Laurie Sawle AM

Personal information
- Full name: Lawrence Michael Sawle
- Born: 19 August 1925 East Fremantle, Western Australia
- Died: 26 July 2022 (aged 96) Perth, Western Australia
- Nickname: The Colonel
- Batting: Left-handed
- Role: Opening batsman

Domestic team information
- 1954/55–1960/61: Western Australia

Career statistics
| Competition | First-class |
| Matches | 35 |
| Runs scored | 1,701 |
| Batting average | 28.83 |
| 100s/50s | 1/9 |
| Top score | 109* |
| Balls bowled | 19 |
| Wickets | 0 |
| Bowling average | – |
| 5 wickets in innings | – |
| 10 wickets in match | – |
| Best bowling | – |
| Catches/stumpings | 19/– |
- Source: ESPNcricinfo, 6 February 2018

= Laurie Sawle =

Australian cricketer (1925–2022)

Lawrence Michael Sawle (19 August 1925 – 26 July 2022) was an Australian first-class cricketer and administrator for the Australia national cricket team.

Sawle was born in East Fremantle, Western Australia, in August 1925. He served in the 7th Australian Infantry Battalion during the Second World War. He enlisted in January 1944 and served until July 1946. He saw action on Bougainville.

He played for Western Australia from 1954–55 to 1960–61 as a patient opening batsman.
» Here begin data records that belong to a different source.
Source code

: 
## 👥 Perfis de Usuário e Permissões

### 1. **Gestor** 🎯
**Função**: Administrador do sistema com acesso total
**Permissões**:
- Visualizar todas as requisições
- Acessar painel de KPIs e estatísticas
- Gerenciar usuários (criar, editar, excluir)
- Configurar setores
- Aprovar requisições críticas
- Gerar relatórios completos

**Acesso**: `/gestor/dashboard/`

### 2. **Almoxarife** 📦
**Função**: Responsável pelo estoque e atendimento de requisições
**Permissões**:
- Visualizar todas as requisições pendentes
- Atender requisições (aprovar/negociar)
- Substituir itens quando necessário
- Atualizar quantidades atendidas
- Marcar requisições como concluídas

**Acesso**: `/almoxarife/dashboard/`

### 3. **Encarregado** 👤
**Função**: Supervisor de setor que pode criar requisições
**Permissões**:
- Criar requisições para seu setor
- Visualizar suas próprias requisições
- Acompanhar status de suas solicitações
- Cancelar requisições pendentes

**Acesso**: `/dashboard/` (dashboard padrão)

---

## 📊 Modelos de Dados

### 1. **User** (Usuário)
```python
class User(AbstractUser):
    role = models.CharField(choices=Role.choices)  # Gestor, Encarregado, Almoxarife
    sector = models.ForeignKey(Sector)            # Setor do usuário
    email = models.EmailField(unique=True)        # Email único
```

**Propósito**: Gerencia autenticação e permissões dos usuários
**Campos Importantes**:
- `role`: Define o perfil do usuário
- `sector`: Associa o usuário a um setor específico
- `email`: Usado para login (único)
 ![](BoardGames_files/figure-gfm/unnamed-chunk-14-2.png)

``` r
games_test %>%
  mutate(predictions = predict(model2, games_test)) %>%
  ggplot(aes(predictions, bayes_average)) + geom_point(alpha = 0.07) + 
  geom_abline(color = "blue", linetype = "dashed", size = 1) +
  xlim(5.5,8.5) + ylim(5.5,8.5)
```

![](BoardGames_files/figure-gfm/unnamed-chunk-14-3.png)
His highest score was 109 not out, when he led the successful struggle to save the Sheffield Shield match against New South Wales in 1955–56.

Sawle had a distinguished career as state selector from 1961–62 to 1979–80, then as a senior WACA administrator, director of the Australian Cricket Board and chairman of selectors for the national team from 1994 to 1997. In his state selector role, Sawle partnered with Allan Edwards and Wally Langdon during the Western Australian team's most successful years. He managed the Australian cricket team in England in 1989, when Australia regained The Ashes.

Sawle worked as a school teacher. He was awarded the AM in 1992 for service to cricket administration, and also received the Australian Sports Medal, the Centenary Medal and the ICC Volunteer Recognition Medal. He and his wife had three children. He died in Perth on 26 July 2022, at the age of 96.